The problem: Images stay out. Everything else in the records is repeated exactly.

..............................

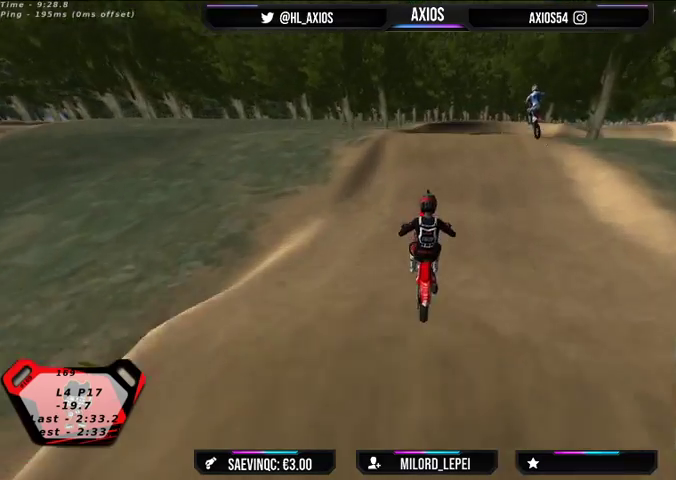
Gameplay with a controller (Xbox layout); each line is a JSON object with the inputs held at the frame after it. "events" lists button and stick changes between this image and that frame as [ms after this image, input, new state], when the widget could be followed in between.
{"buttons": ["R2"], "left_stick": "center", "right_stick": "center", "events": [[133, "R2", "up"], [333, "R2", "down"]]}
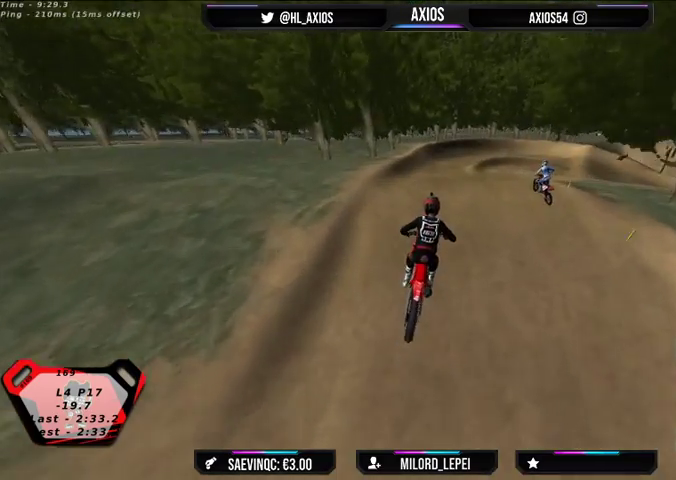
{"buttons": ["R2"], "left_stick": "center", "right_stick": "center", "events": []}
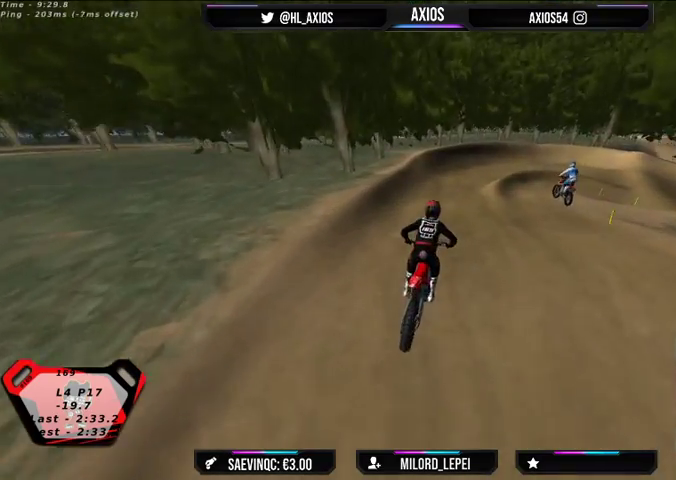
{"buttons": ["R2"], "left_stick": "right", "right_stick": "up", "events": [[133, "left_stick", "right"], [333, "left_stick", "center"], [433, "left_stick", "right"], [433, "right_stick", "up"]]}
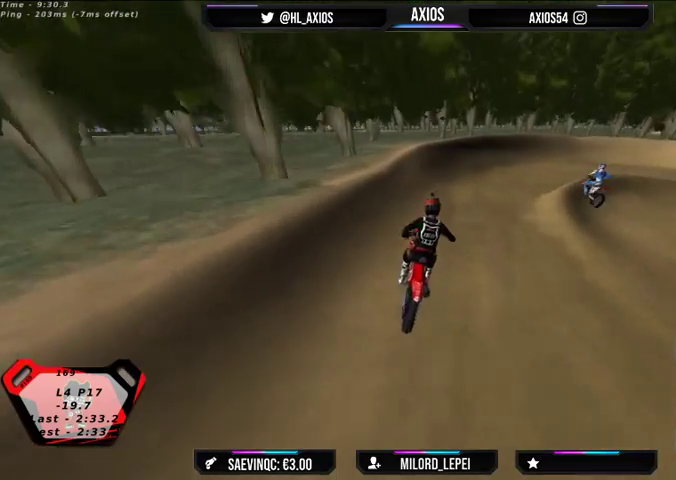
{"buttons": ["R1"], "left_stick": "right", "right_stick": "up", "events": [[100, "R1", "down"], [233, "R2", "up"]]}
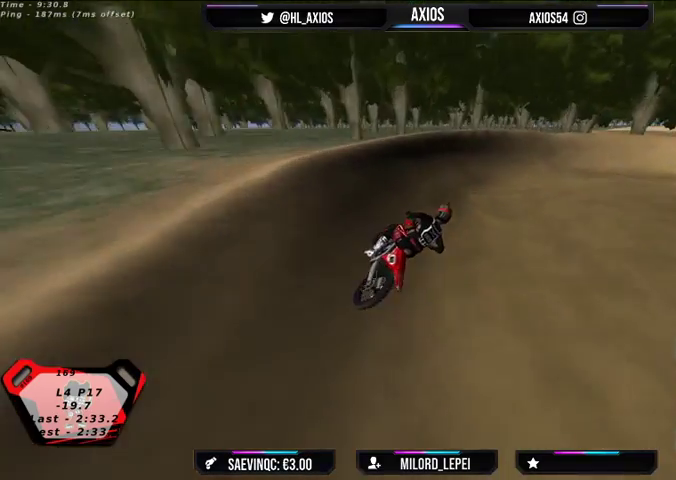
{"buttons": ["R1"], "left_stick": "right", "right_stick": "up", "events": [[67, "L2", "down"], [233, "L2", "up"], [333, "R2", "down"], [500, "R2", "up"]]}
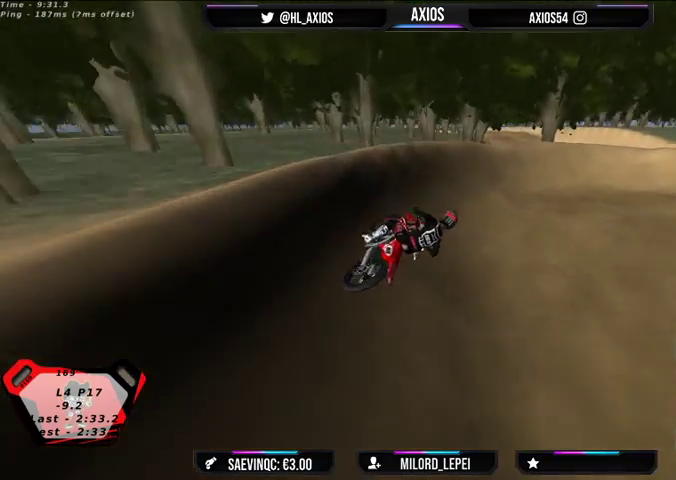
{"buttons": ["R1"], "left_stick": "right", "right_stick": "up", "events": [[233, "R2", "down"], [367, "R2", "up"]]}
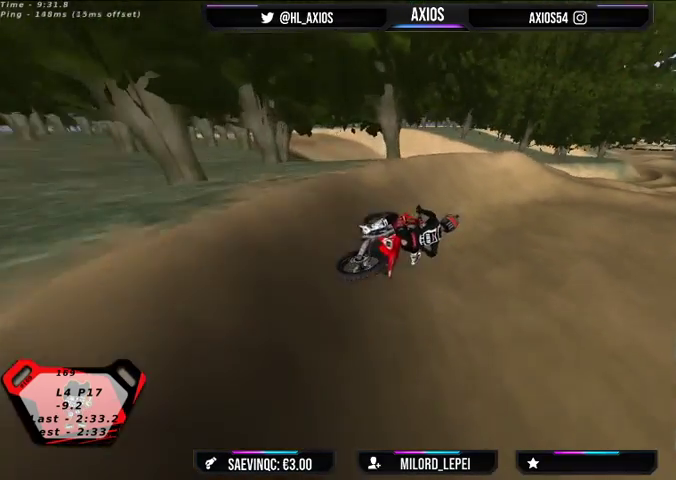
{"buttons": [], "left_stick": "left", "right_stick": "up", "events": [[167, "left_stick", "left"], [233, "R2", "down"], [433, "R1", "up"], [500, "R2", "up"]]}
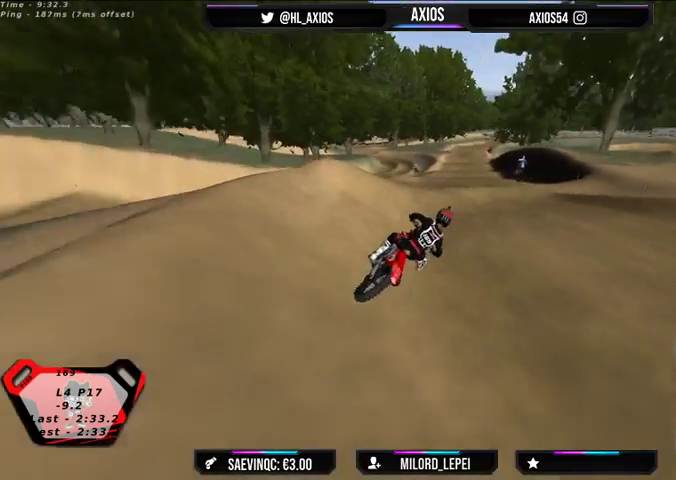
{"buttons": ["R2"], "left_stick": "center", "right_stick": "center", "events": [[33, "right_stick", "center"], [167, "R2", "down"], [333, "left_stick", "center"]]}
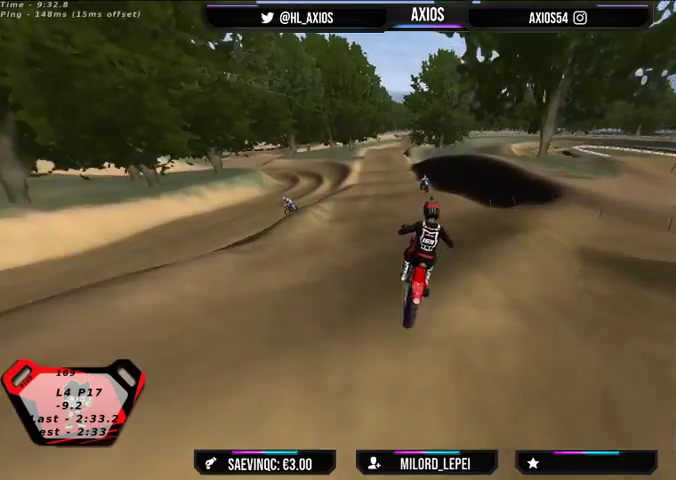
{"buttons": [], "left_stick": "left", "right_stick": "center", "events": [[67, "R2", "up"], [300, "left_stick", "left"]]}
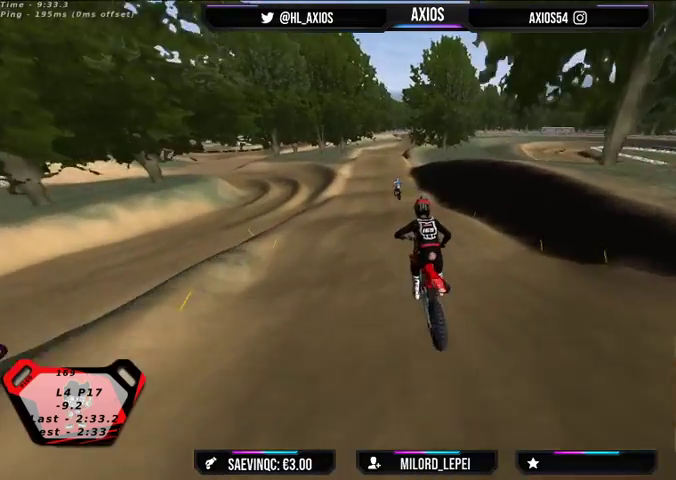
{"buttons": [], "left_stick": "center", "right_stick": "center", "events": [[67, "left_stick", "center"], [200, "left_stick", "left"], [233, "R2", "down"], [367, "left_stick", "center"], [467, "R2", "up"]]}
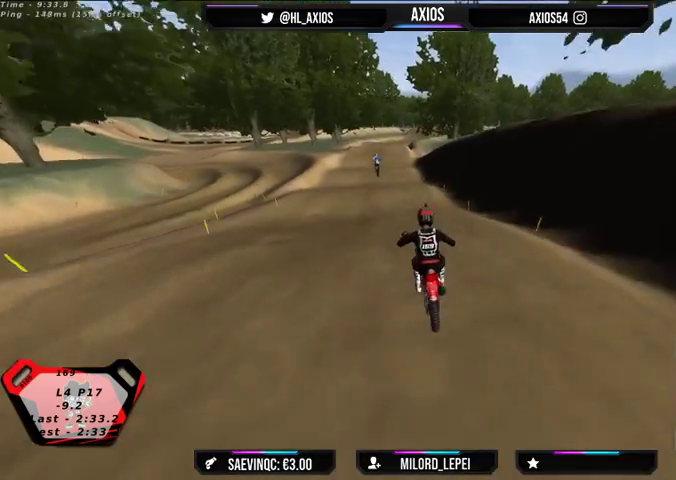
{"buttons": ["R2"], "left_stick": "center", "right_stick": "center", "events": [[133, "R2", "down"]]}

..............................

Answer space:
Gameplay with a controller (Xbox layout); each line is a JSON object with the inputs held at the frame after it. "events" lists button and stick changes between this image and that frame as [ms after this image, input, new state], when the widget could be followed in between.
{"buttons": ["R2"], "left_stick": "center", "right_stick": "center", "events": [[133, "R2", "up"], [333, "R2", "down"]]}
{"buttons": ["R2"], "left_stick": "center", "right_stick": "center", "events": []}
{"buttons": ["R2"], "left_stick": "right", "right_stick": "up", "events": [[133, "left_stick", "right"], [333, "left_stick", "center"], [433, "left_stick", "right"], [433, "right_stick", "up"]]}
{"buttons": ["R1"], "left_stick": "right", "right_stick": "up", "events": [[100, "R1", "down"], [233, "R2", "up"]]}
{"buttons": ["R1"], "left_stick": "right", "right_stick": "up", "events": [[67, "L2", "down"], [233, "L2", "up"], [333, "R2", "down"], [500, "R2", "up"]]}
{"buttons": ["R1"], "left_stick": "right", "right_stick": "up", "events": [[233, "R2", "down"], [367, "R2", "up"]]}
{"buttons": [], "left_stick": "left", "right_stick": "up", "events": [[167, "left_stick", "left"], [233, "R2", "down"], [433, "R1", "up"], [500, "R2", "up"]]}
{"buttons": ["R2"], "left_stick": "center", "right_stick": "center", "events": [[33, "right_stick", "center"], [167, "R2", "down"], [333, "left_stick", "center"]]}
{"buttons": [], "left_stick": "left", "right_stick": "center", "events": [[67, "R2", "up"], [300, "left_stick", "left"]]}
{"buttons": [], "left_stick": "center", "right_stick": "center", "events": [[67, "left_stick", "center"], [200, "left_stick", "left"], [233, "R2", "down"], [367, "left_stick", "center"], [467, "R2", "up"]]}
{"buttons": ["R2"], "left_stick": "center", "right_stick": "center", "events": [[133, "R2", "down"]]}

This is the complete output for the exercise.